As if my twins understood that we
don’t have extra nappies and pair of cloths, they immediately got on their
mission to drink and eat more than they do when they were on land. We had 5
hours ahead of us for a change over, and two rapidly filling diapers.
Thankfully the race between the flight and diapers was a tie. We managed to buy
some diapers and essentials in Singapore, before boarding the next flight to
Sydney. But the problems were far from over. My son has motion sickness, so he
kept throwing up on me once in a while. Apparently that’s what the kids do,
they vomit everywhere except in the air sickness bag that is provided. Both
kids got restless in the flight, despite the entertainment we provided and they
did not let us sleep throughout the night. The nine hours seemed to have taken
forever, as if I was stuck in a ground hog day.

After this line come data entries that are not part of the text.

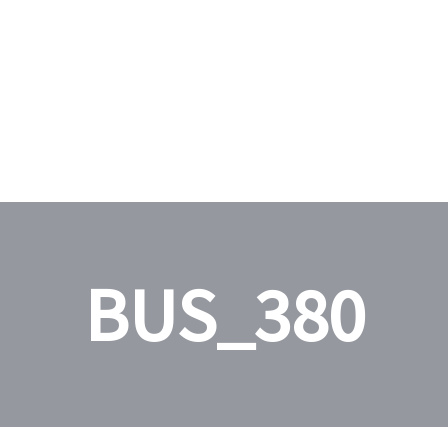
BUS_380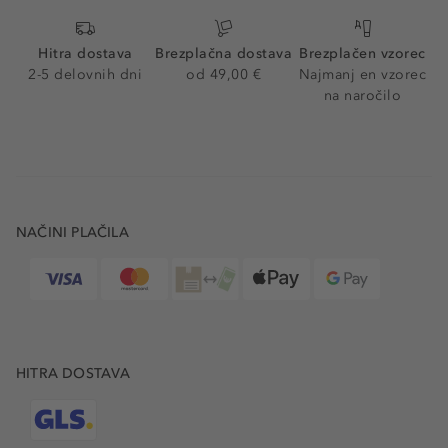
Hitra dostava
Brezplačna dostava
Brezplačen vzorec
2-5 delovnih dni
od 49,00 €
Najmanj en vzorec
na naročilo
NAČINI PLAČILA
HITRA DOSTAVA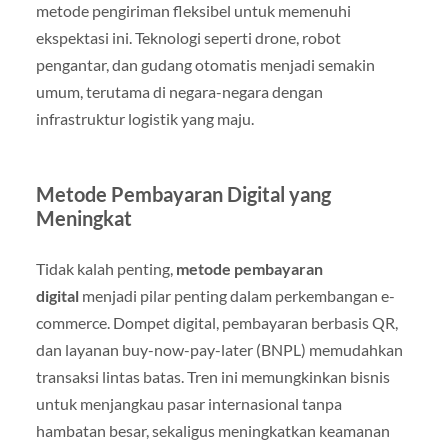
metode pengiriman fleksibel untuk memenuhi
ekspektasi ini. Teknologi seperti drone, robot
pengantar, dan gudang otomatis menjadi semakin
umum, terutama di negara-negara dengan
infrastruktur logistik yang maju.
Metode Pembayaran Digital yang
Meningkat
Tidak kalah penting,
metode pembayaran
digital
menjadi pilar penting dalam perkembangan e-
commerce. Dompet digital, pembayaran berbasis QR,
dan layanan buy-now-pay-later (BNPL) memudahkan
transaksi lintas batas. Tren ini memungkinkan bisnis
untuk menjangkau pasar internasional tanpa
hambatan besar, sekaligus meningkatkan keamanan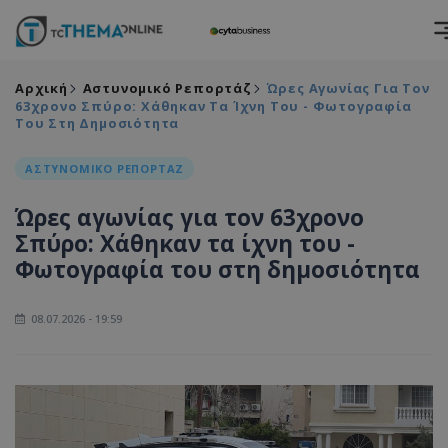
Αρχική
Αστυνομικό Ρεπορτάζ
Ώρες Αγωνίας Για Τον
63χρονο Σπύρο: Χάθηκαν Τα Ίχνη Του - Φωτογραφία
Του Στη Δημοσιότητα
ΑΣΤΥΝΟΜΙΚΟ ΡΕΠΟΡΤΑΖ
Ώρες αγωνίας για τον 63χρονο
Σπύρο: Χάθηκαν τα ίχνη του -
Φωτογραφία του στη δημοσιότητα
08.07.2026 - 19:59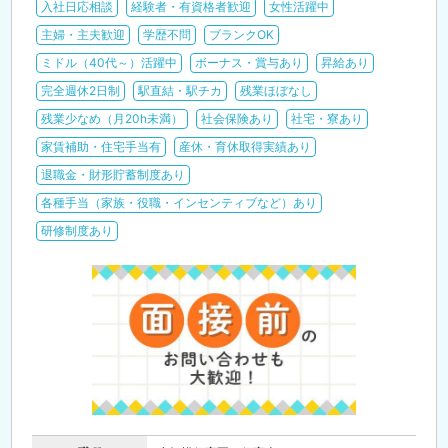
入社日応相談
経験者・有資格者歓迎
女性活躍中
主婦・主夫歓迎
学歴不問
ブランクOK
ミドル（40代～）活躍中
ボーナス・賞与あり
昇給あり
完全週休2日制
駅直結・駅チカ
残業ほぼなし
残業少なめ（月20h未満）
社会保険あり
社宅・寮あり
家賃補助・住宅手当有
産休・育休取得実績あり
退職金・財形貯蓄制度あり
各種手当（家族・役職・インセンティブなど）あり
研修制度あり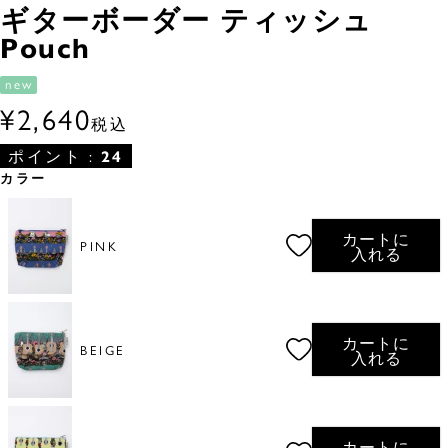
ギターボーダー ティッシュ
Pouch
new
¥
2,640
税込
ポイント :
24
カラー
カートに
PINK
入れる
カートに
BEIGE
入れる
カートに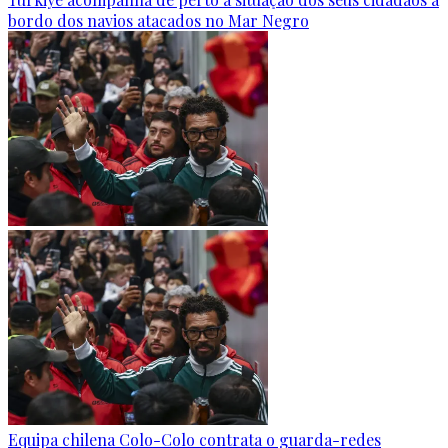
bordo dos navios atacados no Mar Negro
Equipa chilena Colo-Colo contrata o guarda-redes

When we landed in Sydney, we all
were looking like zombies. We just wanted to reach home, get freshen up and
sleep for sometime. But as the luck would have it, we spent an hour in the
airport waiting for a suit case that was left over by the airlines in
Singapore. We had practically ticked everything in the immigration checklist
like dairy, wood, medicines, illegal weaponaries everything that is there in the
list. But when the security officer asked me to open a suitcase, my son weakly
steps ahead and starts throwing up. The security officer looked at us and says,
okay just take your bags and leave. That moment, I was so proud of my son, I
thought if only I was a drug dealer this act could have been so justified.